DATA FOR ANALYSIS:

====

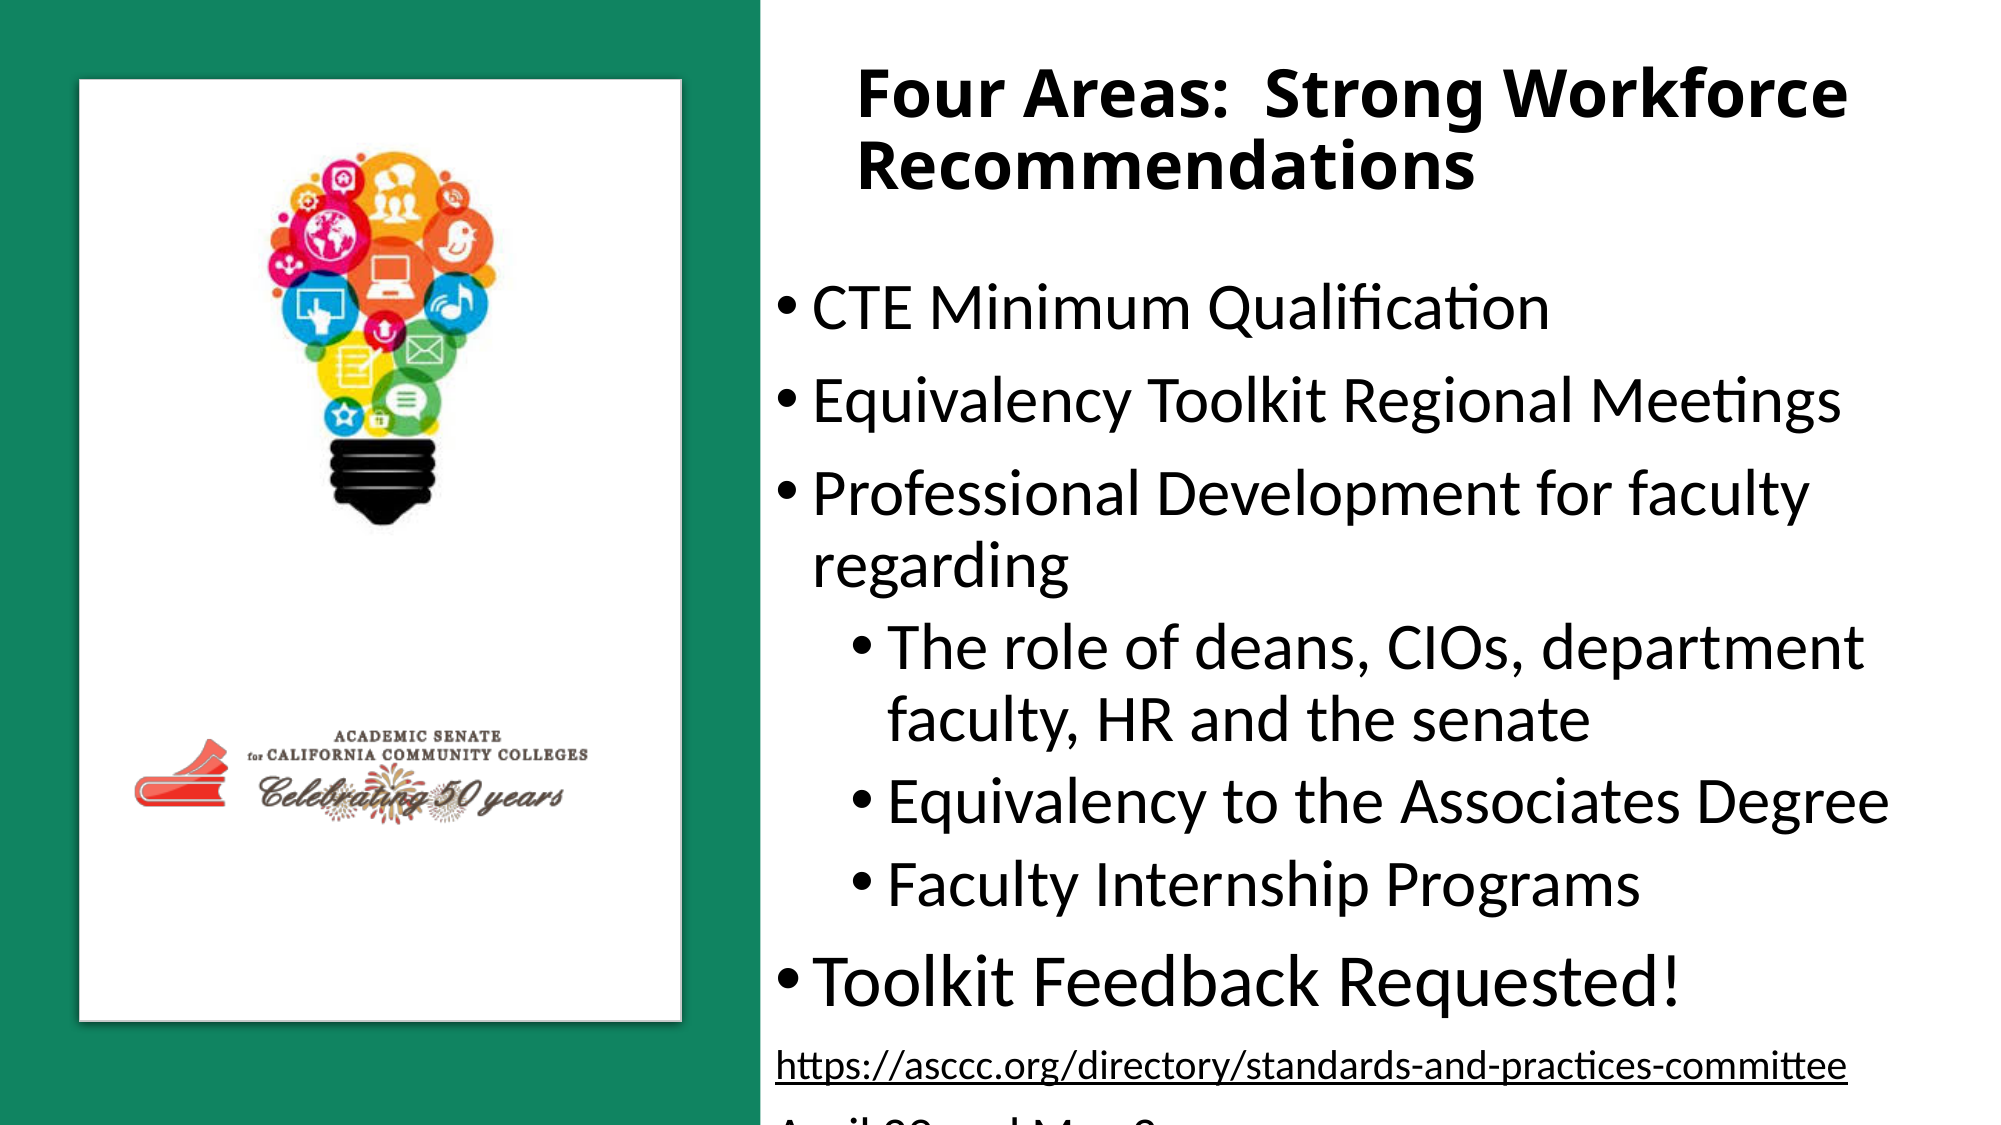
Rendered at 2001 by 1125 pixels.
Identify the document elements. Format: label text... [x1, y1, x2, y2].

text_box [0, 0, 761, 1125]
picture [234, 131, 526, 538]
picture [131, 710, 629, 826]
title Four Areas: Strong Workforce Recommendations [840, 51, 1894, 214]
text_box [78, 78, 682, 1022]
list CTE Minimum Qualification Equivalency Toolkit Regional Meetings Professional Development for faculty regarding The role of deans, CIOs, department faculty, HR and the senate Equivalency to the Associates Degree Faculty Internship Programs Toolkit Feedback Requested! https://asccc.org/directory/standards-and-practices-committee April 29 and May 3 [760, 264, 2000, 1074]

====

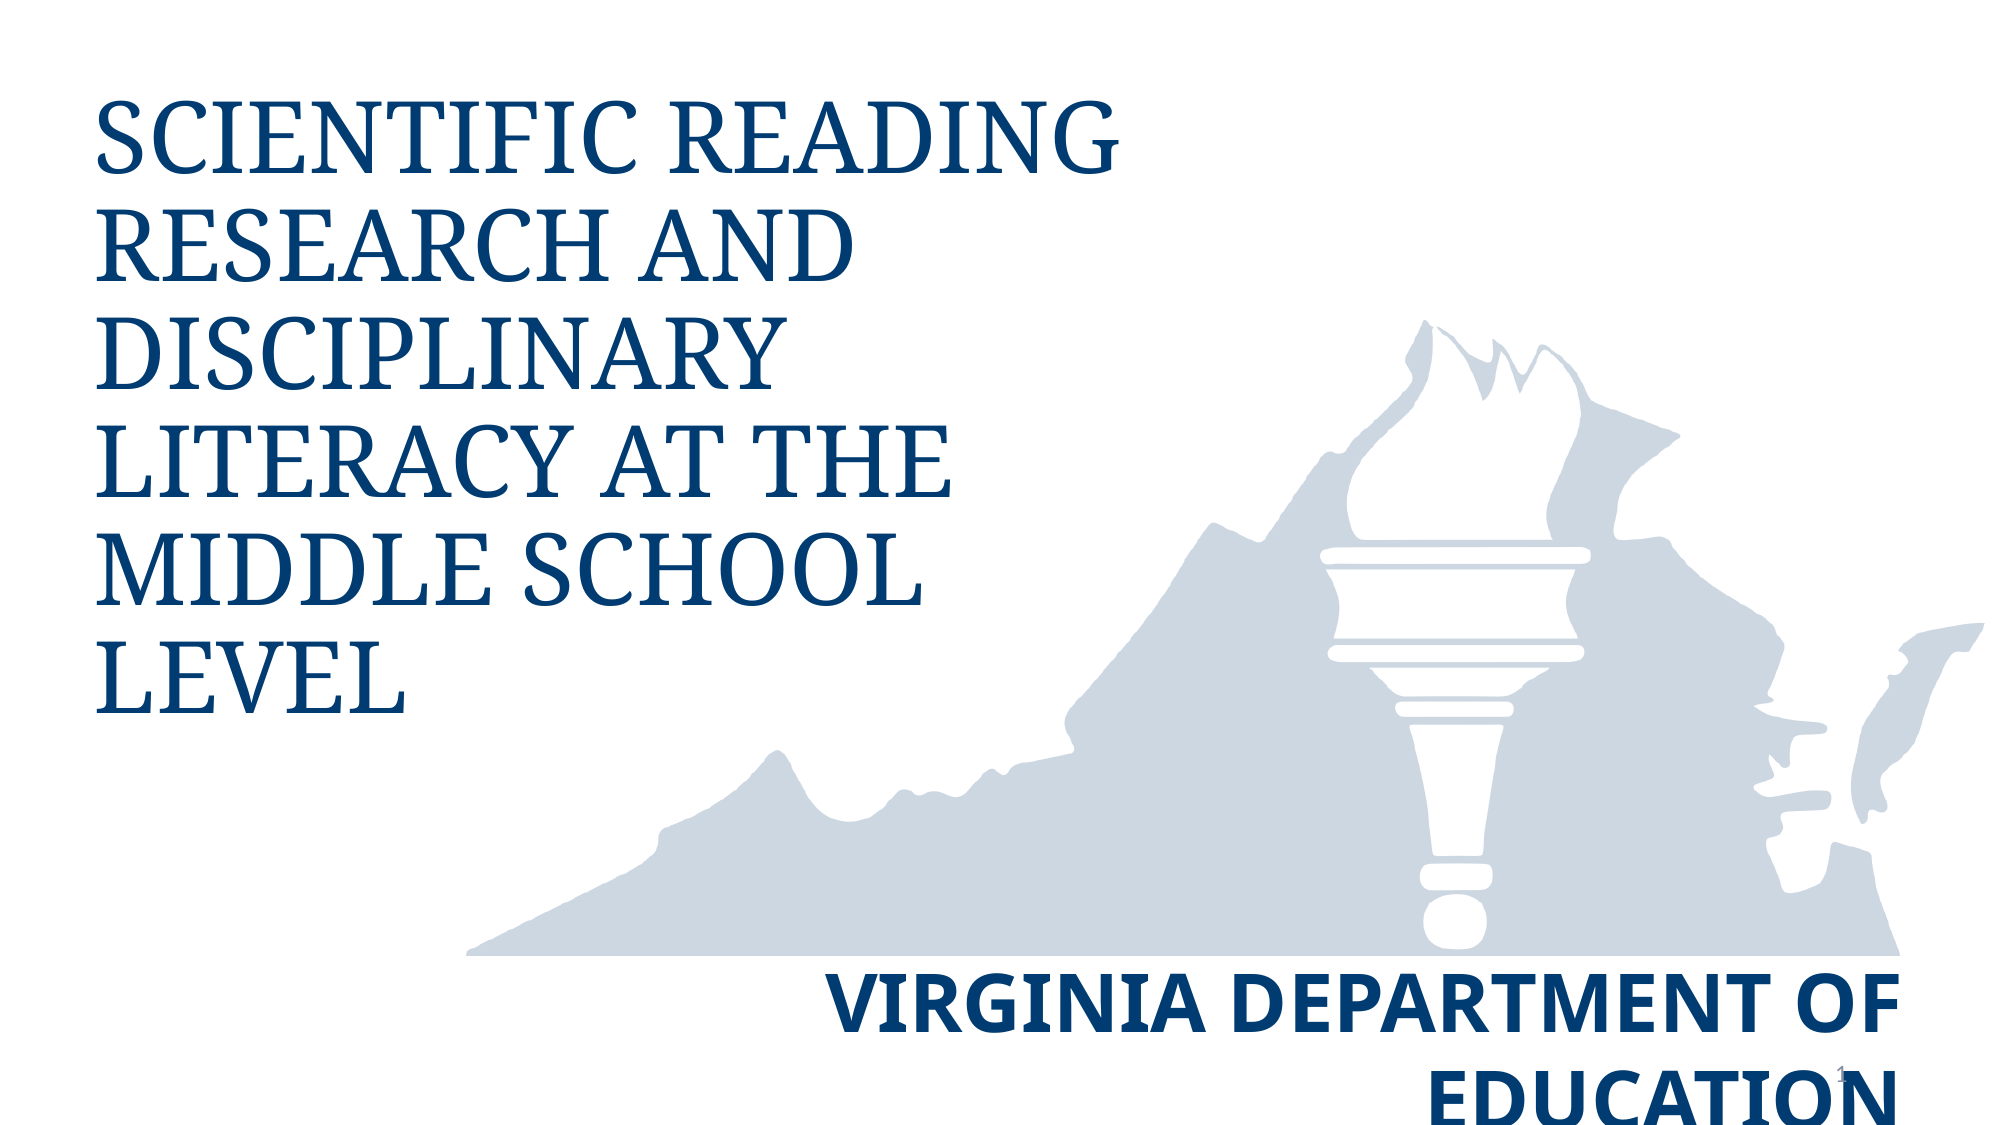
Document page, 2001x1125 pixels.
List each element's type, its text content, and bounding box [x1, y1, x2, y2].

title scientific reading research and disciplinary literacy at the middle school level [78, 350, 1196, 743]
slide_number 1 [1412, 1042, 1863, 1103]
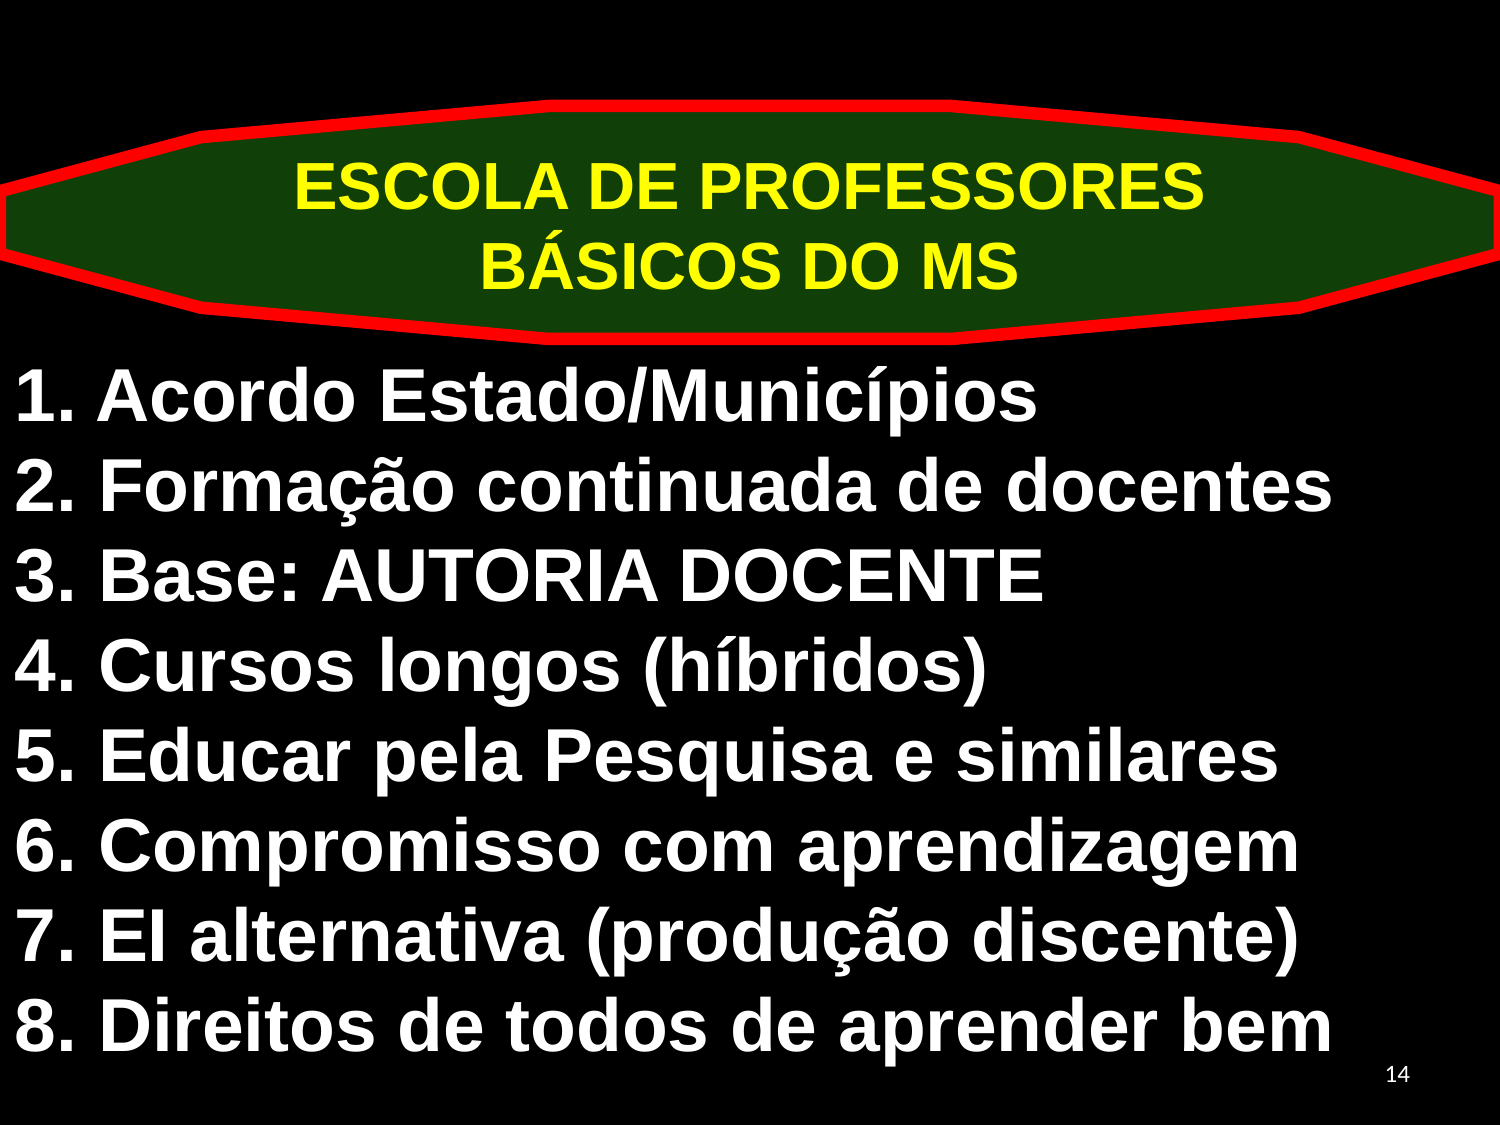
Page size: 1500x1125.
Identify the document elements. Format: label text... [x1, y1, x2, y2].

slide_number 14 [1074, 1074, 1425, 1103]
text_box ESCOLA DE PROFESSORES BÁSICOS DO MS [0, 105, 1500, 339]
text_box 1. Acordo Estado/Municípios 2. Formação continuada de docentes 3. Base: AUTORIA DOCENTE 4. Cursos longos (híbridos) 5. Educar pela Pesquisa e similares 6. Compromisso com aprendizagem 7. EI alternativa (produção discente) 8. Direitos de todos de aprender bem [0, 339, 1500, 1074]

====

TASK STATEMENT: Those lines of the records that contain the string "pixels" should be identified and copied.

SOLVED EXERCISE:
Rendered at 2001 by 1125 pixels.
Document page, 2001x1125 pixels.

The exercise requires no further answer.